What is Apache Storm?
Apache Storm is an open-source distributed real-time data flow processing system, developed mainly in Clojure. It enables continuous data flow management. Today, Storm is widely used in social networking, online gaming and industrial monitoring systems.
Apache Storm was originally developed by Nathan Marz for the startup Backtype, which was subsequently acquired by Twitter.
Storm makes a point of keeping things as simple as possible, allowing developers to create topologies using any programming language. In fact, development in Storm involves the manipulation of tuples (as a reminder, a tuple is a named list of values).
These tuples can contain any type of object, and even if Apache Storm doesn’t know the type, it’s easy to set up a serializer.
How is Apache Storm structured?
Apache Storm uses a “master-slave” architecture with the following components:
- Nimbus: This is the master node, responsible for distributing code among supervisors, allocating input data sets to machines for processing and monitoring for failures.
- Zookeeper: Coordinates and manages data distribution processes.
- Supervisors: Services running on each worker node, which manage work processes and monitor their execution.
- Workers: Are the multiple or single processes on each node started by supervisors. They perform parallel data input management and send data to a database or file system.
The topology in Storm uses a system of directed acyclic graphs (DAG). It works in a similar way to MapReduce jobs in Hadoop. The topology is made up of the following elements:
- Spouts: These are the entry point for data flows. They connect to the data source, retrieve the data continuously, transform the information into a stream of tuples and send these results to the bolts.
- Bolts: store the processing logic. They perform various functions (such as aggregation, join, filter, etc.). Output creates new streams for further processing via additional bolts, or stores data in a database or file system.
This diagram shows that Storm’s topology is a sequence of processes, with bolts and spouts distributed in such a way as to achieve very rapid results.
What is the Parallelism Model?
Apache Storm uses a parallelism model based on tasks and bolts. Data is processed by a set of parallel tasks that are linked together using bolts. Each task processes a subset of the input data, and bolts connect the tasks together to create data streams. This enables Storm to process data in a distributed way, boosting performance by using multiple machines to process data simultaneously.

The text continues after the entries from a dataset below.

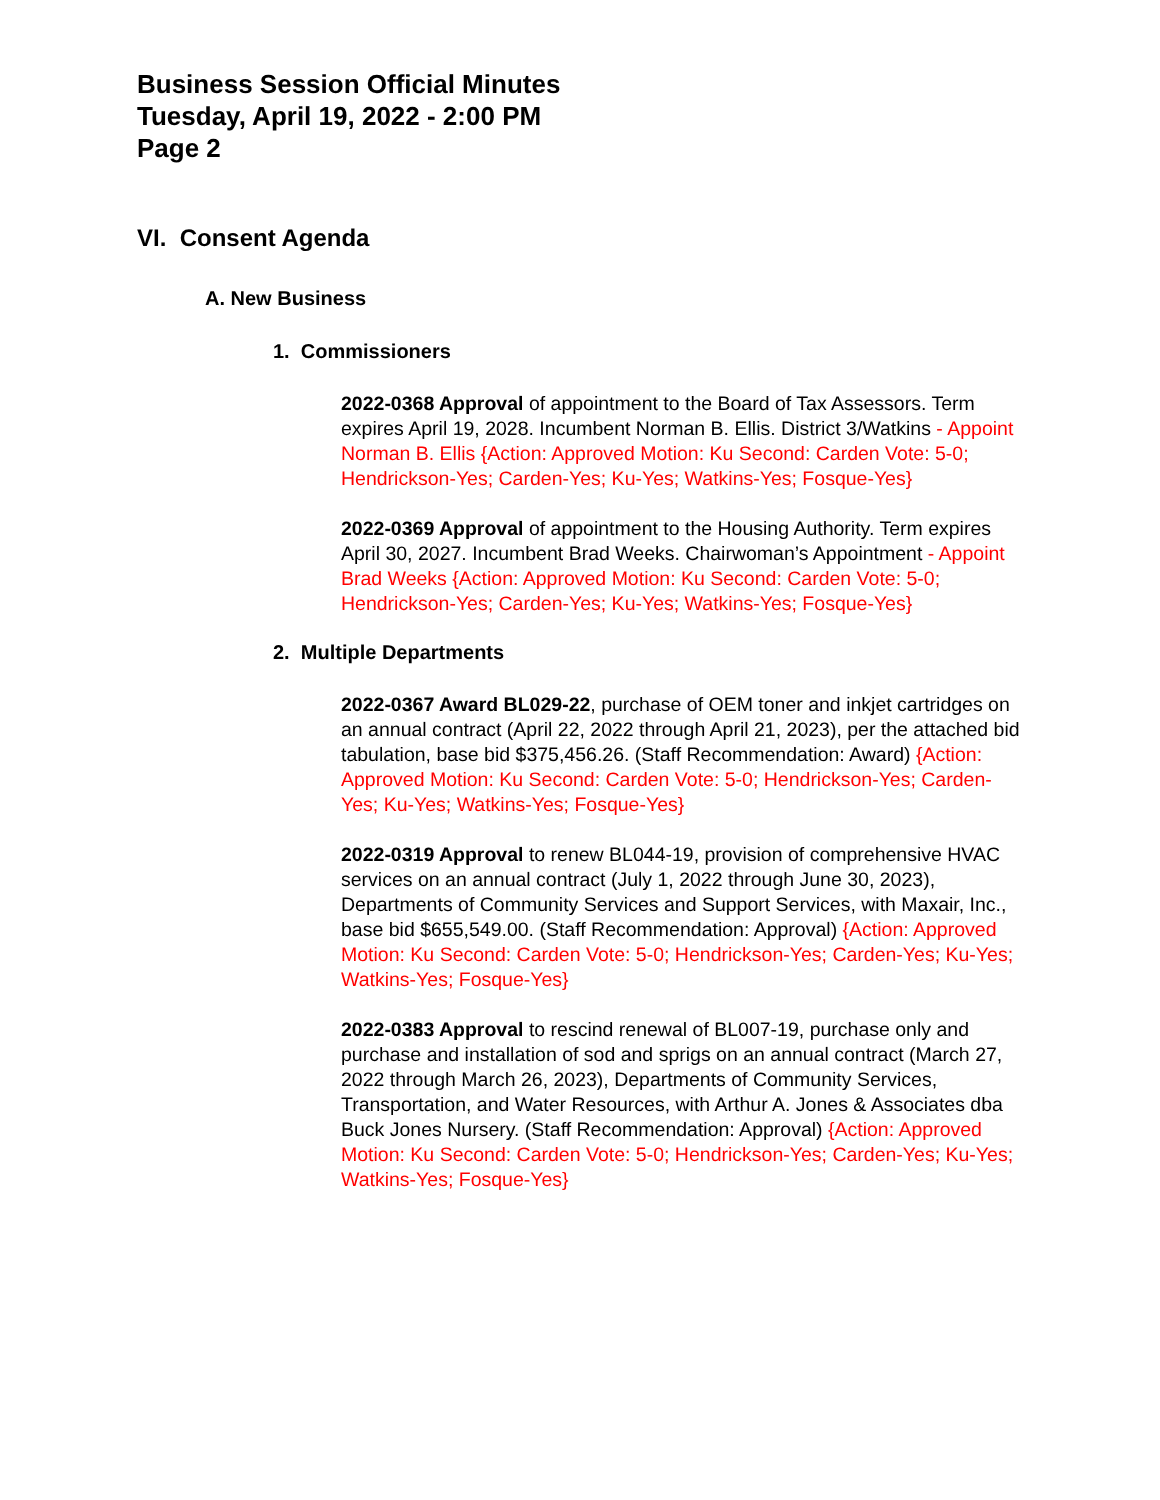Business Session Official Minutes
Tuesday, April 19, 2022 - 2:00 PM
Page 2
VI. Consent Agenda
A. New Business
1. Commissioners
2022-0368 Approval of appointment to the Board of Tax Assessors. Term expires April 19, 2028. Incumbent Norman B. Ellis. District 3/Watkins - Appoint Norman B. Ellis {Action: Approved Motion: Ku Second: Carden Vote: 5-0; Hendrickson-Yes; Carden-Yes; Ku-Yes; Watkins-Yes; Fosque-Yes}
2022-0369 Approval of appointment to the Housing Authority. Term expires April 30, 2027. Incumbent Brad Weeks. Chairwoman’s Appointment - Appoint Brad Weeks {Action: Approved Motion: Ku Second: Carden Vote: 5-0; Hendrickson-Yes; Carden-Yes; Ku-Yes; Watkins-Yes; Fosque-Yes}
2. Multiple Departments
2022-0367 Award BL029-22, purchase of OEM toner and inkjet cartridges on an annual contract (April 22, 2022 through April 21, 2023), per the attached bid tabulation, base bid $375,456.26. (Staff Recommendation: Award) {Action: Approved Motion: Ku Second: Carden Vote: 5-0; Hendrickson-Yes; Carden-Yes; Ku-Yes; Watkins-Yes; Fosque-Yes}
2022-0319 Approval to renew BL044-19, provision of comprehensive HVAC services on an annual contract (July 1, 2022 through June 30, 2023), Departments of Community Services and Support Services, with Maxair, Inc., base bid $655,549.00. (Staff Recommendation: Approval) {Action: Approved Motion: Ku Second: Carden Vote: 5-0; Hendrickson-Yes; Carden-Yes; Ku-Yes; Watkins-Yes; Fosque-Yes}
2022-0383 Approval to rescind renewal of BL007-19, purchase only and purchase and installation of sod and sprigs on an annual contract (March 27, 2022 through March 26, 2023), Departments of Community Services, Transportation, and Water Resources, with Arthur A. Jones & Associates dba Buck Jones Nursery. (Staff Recommendation: Approval) {Action: Approved Motion: Ku Second: Carden Vote: 5-0; Hendrickson-Yes; Carden-Yes; Ku-Yes; Watkins-Yes; Fosque-Yes}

DRPCs (Distributed Remote Procedure Calls) enable the parallelism of very intensive, high-consumption calculations.
They behave more or less like a spout, except that the data sources are the arguments of the function, which returns a response in the form of text or json for each of these streams.
They are useful for time-consuming calculations, to reduce response times.
When managing Big Data processing, information overload can lead to errors or breakdowns on certain clusters. So it’s vital that Storm can continue to operate despite a failure.
So when a worker fails, Storm automatically restarts it. If an entire node fails, Storm restarts tasks that were running on other workers.
Similarly, when the Nimbus or supervisors fail, they too are automatically restarted. It’s even possible to force a process to stop (e.g. with taskkill -9) without affecting clusters or topologies.
The different levels of cover
Storm offers several warranty levels for data stream processing:
- At most once: This is the default guarantee level. It guarantees that each tuple is processed at least once.
- At least once: This guarantees that each tuple will be processed at least once. It may result in some tuples being processed twice.
- Exactly once: This guarantee means that each tuple will be processed exactly once. This is the highest guarantee level, but also the most complicated to implement, and requires third-party libraries.
Trident is a high-level abstraction that provides an API for real-time data transformation and aggregation. It allows developers to focus on business logic rather than the implementation details of processing tasks. It offers state management, facilitating in-memory data management for long-term processing tasks, and supports distributed transactions to guarantee data reliability.
Apache Storm vs Spark
Although these two technologies have different uses, they are nevertheless both widely used in Big Data management. The following table shows how these two technologies compare.
|Real-time Streaming and Batch Processing
|A few milliseconds
|A few seconds
|Thousands of nodes
|Tens of thousands of nodes
|Java, Scala, Python, R
|Real-time Data Stream Processing
|Real-time Data Stream Processing and Batch Processing
In conclusion, Apache Storm is a distributed data stream processing system that enables large quantities of real-time data to be processed efficiently and reliably. With its flexible, scalable platform, Apache Storm has proved to be a popular choice for companies looking to process real-time data and make decisions accordingly.